John Trevisa (or John of Trevisa; Ioannes Trevisa; fl. 1342–1402 AD) was a Cornish writer and professional translator.

Trevisa was born at Trevessa in the parish of St Enoder in mid-Cornwall, in Britain and was a native Cornish speaker. He was educated at Exeter College, Oxford, and became Vicar of Berkeley, Gloucestershire, chaplain to the 5th Lord Berkeley, and Canon of Westbury on Trym.

He translated into English for his patron the Latin Polychronicon of Ranulf Higden, adding remarks of his own, and prefacing it with a Dialogue on Translation between a Lord and a Clerk. He likewise made various other translations, including Bartholomaeus Anglicus' On the Properties of Things (De Proprietatibus Rerum), a medieval forerunner of the encyclopedia. It seems likely that he was the translator of the Bible into Cornish, a language, which until recently, was thought not to have possessed a bible translation.

A fellow of The Queen's College, Oxford, from 1372 to 1376 at the same time as John Wycliff and Nicholas of Hereford, Trevisa may well have been one of the contributors to the Early Version of Wycliffe's Bible. The preface to the King James Version of 1611 singles him out as a translator amongst others at that time: "even in our King Richard the second's days, John Trevisa translated them [the Gospels] into English, and many English Bibles in written hand are yet to be seen that divers translated, as it is very probable, in that age". Trevisa does not seem to have been a Wycliffite or Lollard, though he had some views in common about corruption.

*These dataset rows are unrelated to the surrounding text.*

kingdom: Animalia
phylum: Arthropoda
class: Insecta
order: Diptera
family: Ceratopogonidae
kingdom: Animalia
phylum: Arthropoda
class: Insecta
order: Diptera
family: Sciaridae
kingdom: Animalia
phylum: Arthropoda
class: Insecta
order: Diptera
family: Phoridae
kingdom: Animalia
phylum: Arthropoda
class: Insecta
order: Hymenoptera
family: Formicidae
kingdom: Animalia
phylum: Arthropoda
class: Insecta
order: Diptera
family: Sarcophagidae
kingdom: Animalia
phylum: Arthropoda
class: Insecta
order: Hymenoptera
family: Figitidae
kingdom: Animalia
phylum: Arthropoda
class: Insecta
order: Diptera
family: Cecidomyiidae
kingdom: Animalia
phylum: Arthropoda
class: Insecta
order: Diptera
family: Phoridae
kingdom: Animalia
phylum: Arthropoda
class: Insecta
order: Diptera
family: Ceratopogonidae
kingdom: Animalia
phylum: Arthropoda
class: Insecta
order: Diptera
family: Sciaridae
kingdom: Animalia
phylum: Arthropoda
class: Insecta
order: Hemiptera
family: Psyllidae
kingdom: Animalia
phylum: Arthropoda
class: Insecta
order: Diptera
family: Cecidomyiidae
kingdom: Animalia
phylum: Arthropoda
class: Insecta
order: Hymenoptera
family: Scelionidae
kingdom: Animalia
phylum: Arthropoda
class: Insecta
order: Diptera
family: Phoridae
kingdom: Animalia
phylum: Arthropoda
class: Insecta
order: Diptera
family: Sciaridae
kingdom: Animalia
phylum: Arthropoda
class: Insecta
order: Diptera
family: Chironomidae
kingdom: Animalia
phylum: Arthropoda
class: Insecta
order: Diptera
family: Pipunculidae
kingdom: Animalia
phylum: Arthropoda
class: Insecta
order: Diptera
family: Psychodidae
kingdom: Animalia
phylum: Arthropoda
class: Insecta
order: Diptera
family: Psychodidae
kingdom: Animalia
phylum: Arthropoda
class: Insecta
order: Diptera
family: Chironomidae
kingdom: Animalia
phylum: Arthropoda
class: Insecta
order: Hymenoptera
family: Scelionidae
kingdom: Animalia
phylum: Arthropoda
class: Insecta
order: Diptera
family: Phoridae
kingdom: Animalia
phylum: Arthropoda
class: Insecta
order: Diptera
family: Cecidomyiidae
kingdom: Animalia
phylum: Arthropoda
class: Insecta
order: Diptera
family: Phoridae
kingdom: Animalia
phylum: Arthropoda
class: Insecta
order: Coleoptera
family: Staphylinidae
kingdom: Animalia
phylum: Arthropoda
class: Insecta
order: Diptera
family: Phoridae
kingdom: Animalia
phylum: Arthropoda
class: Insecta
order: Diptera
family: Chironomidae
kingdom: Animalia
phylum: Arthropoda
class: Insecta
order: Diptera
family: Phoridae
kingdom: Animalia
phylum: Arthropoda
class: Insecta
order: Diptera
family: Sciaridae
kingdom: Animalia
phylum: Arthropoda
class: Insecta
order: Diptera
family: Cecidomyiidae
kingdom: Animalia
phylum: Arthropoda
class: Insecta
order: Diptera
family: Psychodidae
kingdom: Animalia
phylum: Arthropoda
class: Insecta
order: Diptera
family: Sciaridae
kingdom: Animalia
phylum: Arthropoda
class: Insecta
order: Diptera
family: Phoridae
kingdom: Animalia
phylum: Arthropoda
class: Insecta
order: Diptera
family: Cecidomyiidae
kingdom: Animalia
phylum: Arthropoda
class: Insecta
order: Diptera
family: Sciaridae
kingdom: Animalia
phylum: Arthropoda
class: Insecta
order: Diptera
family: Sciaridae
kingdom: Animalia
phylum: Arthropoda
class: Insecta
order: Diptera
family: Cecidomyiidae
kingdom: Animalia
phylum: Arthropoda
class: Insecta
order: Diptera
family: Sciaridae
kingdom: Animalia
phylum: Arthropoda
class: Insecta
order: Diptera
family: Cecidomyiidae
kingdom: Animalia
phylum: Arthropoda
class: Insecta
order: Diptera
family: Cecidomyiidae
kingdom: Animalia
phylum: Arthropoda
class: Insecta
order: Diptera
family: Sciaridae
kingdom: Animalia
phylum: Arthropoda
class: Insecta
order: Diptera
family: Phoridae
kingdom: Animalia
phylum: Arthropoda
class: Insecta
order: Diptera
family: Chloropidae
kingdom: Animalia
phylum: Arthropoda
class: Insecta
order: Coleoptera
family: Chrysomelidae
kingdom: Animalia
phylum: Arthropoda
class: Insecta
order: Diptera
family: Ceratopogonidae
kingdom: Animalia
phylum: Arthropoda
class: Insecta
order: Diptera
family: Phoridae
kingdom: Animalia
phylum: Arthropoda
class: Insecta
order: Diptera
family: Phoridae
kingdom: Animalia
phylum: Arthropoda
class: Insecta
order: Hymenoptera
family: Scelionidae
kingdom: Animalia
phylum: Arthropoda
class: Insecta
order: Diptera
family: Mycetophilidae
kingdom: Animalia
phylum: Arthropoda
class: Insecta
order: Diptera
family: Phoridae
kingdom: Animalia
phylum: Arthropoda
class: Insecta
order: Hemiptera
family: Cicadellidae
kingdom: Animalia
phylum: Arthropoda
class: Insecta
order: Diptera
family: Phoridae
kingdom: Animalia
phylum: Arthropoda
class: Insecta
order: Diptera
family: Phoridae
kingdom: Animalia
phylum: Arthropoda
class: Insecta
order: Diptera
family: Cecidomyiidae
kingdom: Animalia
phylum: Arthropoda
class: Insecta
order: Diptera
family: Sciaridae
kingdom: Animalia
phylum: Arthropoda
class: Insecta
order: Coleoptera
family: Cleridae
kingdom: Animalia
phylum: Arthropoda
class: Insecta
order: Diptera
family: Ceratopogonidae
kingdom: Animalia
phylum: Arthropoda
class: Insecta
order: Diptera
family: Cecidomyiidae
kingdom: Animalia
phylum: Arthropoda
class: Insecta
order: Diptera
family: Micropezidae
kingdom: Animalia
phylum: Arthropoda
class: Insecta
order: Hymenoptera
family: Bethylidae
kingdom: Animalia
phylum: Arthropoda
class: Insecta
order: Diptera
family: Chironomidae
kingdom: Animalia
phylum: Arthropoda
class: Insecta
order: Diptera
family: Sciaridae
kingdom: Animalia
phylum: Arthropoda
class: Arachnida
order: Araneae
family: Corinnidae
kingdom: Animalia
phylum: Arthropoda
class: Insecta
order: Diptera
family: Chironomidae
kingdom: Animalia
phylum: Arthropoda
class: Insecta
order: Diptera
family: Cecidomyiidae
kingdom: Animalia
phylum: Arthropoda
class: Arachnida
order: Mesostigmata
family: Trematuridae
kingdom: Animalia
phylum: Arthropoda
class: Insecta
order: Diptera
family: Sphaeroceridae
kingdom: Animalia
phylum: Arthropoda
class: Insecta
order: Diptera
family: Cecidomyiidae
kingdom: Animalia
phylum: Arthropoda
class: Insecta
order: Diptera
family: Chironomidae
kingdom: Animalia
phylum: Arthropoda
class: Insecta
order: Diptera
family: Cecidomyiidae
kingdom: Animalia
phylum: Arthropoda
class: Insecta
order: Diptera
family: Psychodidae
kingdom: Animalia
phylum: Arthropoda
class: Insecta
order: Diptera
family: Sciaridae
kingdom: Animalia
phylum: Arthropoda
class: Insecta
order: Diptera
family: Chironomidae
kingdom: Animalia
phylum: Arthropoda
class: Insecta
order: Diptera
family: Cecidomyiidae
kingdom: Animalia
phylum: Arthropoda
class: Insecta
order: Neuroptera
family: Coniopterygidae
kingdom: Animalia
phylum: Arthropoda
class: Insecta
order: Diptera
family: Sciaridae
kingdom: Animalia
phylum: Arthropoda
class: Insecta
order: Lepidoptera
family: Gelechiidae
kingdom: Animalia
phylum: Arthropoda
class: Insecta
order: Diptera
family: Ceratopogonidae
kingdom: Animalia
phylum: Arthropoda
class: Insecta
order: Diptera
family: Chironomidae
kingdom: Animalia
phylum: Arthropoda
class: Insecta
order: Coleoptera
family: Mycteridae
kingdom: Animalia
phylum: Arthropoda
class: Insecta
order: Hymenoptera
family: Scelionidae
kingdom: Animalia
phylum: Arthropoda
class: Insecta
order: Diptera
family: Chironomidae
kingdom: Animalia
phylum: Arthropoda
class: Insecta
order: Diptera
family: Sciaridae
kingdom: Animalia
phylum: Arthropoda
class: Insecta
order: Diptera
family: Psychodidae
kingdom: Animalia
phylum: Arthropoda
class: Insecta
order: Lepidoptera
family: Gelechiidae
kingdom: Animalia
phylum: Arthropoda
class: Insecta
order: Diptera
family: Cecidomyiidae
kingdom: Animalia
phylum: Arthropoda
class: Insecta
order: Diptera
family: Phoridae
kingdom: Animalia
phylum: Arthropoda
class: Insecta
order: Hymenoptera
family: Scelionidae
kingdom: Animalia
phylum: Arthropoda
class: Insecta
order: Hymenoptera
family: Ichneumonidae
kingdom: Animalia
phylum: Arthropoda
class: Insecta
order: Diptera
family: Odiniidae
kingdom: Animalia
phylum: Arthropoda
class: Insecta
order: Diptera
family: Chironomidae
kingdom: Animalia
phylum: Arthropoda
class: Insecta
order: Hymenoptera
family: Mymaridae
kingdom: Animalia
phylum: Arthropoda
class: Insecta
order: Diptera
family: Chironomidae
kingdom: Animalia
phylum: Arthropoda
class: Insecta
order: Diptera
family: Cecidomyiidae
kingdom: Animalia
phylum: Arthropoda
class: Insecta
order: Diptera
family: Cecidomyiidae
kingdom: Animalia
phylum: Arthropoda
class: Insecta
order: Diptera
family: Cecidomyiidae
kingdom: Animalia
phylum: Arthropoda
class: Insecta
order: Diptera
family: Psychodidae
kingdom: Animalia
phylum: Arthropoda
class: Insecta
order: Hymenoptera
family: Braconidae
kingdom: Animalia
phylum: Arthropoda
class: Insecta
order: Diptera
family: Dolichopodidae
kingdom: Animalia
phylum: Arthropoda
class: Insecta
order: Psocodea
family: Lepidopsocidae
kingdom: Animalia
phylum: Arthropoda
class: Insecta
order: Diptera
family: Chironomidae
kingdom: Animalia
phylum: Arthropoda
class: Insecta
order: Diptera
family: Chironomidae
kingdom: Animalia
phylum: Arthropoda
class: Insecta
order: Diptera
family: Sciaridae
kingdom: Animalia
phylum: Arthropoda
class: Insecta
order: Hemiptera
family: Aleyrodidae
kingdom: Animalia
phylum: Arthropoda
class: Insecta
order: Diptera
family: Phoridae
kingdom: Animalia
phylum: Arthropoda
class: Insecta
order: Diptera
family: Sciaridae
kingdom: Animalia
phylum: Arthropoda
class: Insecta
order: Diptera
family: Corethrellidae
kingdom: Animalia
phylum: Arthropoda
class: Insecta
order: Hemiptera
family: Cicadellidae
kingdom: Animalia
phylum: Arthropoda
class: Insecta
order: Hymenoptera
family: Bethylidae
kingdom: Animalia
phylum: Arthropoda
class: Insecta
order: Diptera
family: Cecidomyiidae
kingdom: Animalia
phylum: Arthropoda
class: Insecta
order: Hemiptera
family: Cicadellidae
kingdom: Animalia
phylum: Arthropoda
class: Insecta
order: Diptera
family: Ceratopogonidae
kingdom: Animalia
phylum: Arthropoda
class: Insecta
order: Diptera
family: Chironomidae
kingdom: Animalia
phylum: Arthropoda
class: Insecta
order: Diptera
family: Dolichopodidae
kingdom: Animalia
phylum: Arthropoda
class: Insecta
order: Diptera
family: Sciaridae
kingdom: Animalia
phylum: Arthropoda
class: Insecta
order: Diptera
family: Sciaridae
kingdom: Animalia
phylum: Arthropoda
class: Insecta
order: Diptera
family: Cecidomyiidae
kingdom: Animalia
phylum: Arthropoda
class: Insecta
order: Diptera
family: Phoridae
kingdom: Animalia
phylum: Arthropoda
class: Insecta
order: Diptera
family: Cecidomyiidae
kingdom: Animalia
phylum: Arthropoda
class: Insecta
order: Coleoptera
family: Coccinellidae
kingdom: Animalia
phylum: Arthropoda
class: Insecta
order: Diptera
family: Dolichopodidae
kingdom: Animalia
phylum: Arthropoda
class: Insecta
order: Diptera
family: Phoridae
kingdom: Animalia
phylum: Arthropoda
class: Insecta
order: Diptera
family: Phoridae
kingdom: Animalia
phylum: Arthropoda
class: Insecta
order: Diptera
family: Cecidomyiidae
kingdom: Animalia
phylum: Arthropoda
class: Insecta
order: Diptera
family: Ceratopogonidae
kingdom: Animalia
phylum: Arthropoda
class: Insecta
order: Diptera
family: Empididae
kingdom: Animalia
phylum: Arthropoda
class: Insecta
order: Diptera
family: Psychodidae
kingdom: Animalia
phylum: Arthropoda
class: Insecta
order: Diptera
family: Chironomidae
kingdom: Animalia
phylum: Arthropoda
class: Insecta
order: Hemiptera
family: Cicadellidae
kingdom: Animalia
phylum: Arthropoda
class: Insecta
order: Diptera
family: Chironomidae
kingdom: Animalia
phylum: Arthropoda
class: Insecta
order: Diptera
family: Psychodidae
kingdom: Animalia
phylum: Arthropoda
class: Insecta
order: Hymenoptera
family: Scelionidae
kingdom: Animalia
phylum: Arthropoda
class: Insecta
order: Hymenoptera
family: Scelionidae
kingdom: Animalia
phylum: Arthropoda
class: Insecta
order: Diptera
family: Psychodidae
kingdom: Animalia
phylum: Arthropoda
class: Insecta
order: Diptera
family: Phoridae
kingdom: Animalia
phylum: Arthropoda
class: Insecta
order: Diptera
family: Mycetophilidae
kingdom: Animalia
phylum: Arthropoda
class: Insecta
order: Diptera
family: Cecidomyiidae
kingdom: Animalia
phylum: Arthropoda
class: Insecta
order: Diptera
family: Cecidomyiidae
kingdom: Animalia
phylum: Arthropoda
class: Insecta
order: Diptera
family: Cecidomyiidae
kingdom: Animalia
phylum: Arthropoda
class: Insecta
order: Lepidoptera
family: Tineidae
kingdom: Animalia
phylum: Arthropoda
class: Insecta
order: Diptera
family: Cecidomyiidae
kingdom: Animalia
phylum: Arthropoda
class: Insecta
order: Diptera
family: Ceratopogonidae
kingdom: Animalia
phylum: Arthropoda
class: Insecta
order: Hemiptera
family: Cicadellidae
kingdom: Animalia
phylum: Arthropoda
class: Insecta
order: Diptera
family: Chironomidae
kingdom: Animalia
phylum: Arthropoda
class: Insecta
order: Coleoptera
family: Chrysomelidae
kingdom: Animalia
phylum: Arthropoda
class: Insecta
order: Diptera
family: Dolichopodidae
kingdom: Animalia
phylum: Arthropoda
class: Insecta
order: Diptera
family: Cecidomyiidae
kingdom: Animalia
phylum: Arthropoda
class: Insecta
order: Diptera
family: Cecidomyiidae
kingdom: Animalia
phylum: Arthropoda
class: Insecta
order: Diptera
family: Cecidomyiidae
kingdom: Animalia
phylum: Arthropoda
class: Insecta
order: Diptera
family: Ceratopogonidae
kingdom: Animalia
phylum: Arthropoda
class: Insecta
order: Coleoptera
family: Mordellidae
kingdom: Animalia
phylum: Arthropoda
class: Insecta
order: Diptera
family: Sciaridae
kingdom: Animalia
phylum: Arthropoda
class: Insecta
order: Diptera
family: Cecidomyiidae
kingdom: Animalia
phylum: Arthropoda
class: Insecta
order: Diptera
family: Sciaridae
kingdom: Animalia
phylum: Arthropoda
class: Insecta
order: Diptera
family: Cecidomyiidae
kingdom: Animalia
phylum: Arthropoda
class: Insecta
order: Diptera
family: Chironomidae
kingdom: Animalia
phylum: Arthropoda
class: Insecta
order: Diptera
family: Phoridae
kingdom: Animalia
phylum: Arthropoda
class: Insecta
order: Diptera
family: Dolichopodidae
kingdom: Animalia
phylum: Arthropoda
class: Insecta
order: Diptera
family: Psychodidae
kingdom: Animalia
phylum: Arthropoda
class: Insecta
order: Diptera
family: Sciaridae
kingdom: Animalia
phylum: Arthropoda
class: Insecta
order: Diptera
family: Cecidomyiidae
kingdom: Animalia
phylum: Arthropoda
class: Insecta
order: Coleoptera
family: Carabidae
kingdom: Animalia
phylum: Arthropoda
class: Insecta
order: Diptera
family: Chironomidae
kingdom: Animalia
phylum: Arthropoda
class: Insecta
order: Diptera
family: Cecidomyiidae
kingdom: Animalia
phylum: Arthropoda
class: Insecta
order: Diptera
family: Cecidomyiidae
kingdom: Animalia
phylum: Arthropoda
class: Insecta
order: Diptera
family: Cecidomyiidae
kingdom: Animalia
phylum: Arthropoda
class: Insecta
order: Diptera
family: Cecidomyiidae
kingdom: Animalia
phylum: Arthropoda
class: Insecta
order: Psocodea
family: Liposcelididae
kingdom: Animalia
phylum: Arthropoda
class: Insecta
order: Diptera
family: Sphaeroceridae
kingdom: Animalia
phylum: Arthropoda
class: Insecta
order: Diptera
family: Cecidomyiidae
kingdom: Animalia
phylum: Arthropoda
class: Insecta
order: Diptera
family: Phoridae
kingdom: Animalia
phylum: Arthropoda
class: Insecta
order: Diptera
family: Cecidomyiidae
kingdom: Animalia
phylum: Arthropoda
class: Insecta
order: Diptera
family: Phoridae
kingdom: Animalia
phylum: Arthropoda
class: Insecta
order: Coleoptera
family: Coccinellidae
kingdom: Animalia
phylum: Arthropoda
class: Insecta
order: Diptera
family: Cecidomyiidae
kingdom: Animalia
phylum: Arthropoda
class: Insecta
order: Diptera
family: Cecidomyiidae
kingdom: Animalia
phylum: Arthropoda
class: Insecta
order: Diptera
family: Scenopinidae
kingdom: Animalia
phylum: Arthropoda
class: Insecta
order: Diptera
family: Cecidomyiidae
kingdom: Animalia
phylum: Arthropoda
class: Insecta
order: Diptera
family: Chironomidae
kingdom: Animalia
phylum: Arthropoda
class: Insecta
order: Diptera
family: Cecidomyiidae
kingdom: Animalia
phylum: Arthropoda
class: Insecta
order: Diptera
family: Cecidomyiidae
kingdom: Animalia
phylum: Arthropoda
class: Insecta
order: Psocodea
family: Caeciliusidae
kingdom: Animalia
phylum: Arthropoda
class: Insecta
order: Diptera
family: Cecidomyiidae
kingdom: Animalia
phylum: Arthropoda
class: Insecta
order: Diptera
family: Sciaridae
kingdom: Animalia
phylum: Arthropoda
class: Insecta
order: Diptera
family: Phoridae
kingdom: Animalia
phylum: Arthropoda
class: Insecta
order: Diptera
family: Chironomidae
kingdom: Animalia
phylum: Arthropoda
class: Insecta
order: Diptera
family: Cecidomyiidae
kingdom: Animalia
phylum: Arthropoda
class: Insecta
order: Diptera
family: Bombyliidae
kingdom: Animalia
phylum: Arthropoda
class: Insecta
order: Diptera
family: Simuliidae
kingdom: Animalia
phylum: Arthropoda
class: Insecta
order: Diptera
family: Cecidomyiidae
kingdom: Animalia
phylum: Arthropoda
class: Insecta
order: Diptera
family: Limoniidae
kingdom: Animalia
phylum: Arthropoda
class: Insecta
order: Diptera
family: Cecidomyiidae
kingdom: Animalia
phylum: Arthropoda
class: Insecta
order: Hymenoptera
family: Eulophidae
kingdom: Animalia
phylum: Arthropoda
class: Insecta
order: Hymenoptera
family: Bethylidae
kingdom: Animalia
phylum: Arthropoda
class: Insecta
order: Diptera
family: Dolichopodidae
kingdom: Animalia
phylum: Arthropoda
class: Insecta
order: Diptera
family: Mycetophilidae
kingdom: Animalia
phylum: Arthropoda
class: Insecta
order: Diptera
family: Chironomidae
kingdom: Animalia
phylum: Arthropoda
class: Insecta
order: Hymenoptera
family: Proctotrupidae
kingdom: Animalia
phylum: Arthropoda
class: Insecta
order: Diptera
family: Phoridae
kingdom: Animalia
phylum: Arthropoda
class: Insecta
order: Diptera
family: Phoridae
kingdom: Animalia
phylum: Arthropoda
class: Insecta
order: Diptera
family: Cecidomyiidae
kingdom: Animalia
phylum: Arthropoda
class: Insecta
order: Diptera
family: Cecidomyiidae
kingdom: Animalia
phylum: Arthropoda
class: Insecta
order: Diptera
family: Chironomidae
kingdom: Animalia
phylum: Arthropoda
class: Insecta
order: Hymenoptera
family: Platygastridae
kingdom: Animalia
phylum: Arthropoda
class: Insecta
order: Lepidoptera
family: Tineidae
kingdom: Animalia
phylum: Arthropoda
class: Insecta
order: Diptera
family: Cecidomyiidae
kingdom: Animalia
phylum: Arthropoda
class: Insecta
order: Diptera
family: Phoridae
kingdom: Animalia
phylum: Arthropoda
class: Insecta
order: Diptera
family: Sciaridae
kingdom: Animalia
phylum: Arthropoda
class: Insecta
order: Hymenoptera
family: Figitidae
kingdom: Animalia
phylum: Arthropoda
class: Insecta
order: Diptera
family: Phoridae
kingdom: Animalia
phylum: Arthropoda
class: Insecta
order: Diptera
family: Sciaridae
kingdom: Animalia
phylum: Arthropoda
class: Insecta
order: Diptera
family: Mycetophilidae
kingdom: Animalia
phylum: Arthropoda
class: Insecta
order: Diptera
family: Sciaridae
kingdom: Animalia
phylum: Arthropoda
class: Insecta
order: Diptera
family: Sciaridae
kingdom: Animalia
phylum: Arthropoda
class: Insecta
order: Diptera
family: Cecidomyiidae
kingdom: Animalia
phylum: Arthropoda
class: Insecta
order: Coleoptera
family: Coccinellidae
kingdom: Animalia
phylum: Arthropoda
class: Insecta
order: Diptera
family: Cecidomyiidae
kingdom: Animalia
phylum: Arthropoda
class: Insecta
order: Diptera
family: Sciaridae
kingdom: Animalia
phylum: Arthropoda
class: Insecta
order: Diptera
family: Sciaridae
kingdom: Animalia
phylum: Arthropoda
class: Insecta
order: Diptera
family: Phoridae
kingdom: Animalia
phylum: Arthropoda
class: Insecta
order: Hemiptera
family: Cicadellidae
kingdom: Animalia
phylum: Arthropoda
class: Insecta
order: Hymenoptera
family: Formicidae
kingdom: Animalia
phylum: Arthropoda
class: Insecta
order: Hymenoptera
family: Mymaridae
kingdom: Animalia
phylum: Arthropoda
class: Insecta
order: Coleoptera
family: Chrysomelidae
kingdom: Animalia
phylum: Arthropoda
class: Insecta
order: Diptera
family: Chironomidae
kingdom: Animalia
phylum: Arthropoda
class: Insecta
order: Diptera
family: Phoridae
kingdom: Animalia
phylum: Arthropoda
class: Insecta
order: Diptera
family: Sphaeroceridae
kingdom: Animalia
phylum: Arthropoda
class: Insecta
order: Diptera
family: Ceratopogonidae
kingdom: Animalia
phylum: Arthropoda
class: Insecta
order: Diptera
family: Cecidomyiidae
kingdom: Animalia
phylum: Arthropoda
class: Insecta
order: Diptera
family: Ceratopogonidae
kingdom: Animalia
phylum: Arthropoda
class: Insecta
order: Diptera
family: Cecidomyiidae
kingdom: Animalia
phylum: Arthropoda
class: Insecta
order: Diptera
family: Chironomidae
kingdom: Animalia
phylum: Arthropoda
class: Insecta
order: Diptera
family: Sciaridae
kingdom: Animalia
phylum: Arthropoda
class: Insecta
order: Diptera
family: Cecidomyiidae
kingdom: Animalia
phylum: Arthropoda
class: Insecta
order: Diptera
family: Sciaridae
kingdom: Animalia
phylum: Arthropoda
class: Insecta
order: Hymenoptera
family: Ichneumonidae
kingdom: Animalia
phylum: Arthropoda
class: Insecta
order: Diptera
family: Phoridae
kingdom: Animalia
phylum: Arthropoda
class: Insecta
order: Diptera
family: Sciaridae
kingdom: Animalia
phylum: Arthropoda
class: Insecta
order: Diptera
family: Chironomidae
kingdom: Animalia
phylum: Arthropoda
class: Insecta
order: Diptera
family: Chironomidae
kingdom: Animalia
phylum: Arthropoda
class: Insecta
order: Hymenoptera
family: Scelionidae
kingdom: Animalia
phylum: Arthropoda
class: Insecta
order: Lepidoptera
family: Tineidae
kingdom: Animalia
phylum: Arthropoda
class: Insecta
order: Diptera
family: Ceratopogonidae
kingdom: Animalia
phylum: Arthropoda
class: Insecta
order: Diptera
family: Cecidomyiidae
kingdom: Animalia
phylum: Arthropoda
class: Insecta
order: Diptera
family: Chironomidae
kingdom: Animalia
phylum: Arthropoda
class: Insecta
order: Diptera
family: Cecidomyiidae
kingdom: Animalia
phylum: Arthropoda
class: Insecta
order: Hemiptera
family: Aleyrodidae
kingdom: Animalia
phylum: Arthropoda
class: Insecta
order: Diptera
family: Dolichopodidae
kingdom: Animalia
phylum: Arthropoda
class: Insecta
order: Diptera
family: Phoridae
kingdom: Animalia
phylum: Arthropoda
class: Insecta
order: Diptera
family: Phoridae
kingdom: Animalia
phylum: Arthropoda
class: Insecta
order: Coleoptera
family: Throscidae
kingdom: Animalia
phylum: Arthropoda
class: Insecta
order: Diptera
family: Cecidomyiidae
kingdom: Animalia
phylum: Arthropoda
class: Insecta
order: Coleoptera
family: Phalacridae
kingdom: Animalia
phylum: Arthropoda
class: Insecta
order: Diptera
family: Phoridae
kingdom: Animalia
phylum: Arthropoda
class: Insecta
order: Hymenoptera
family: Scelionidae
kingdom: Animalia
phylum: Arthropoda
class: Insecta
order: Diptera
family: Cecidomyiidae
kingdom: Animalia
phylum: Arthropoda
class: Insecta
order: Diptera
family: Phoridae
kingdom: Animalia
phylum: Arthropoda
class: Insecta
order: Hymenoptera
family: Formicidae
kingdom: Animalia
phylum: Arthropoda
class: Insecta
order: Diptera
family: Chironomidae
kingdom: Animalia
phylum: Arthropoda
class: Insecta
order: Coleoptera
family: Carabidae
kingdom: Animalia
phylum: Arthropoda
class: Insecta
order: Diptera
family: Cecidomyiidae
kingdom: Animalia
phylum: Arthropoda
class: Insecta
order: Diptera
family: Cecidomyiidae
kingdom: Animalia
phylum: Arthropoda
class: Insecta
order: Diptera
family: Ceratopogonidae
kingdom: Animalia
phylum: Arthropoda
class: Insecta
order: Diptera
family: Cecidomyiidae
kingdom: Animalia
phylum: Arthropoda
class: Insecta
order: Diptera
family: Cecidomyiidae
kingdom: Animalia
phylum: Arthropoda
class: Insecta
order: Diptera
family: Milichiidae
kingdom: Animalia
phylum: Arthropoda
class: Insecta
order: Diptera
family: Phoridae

Subsequently, he translated a number of books of the Bible into French for Lord Berkeley, including a version of the Book of Revelation, which his patron had written up onto the ceiling of the chapel at Berkeley Castle.
Trevisa's reputation as a writer rests principally on his translations of encyclopaedic works from Latin into English, undertaken with the support of his patron, Thomas (IV), the fifth Baron Berkeley, as a continuous programme of enlightenment for the laity.

John Trevisa is the 18th most frequently cited author in the Oxford English Dictionary and the third most frequently cited source for the first evidence of a word (after Geoffrey Chaucer and the Philosophical Transactions of the Royal Society).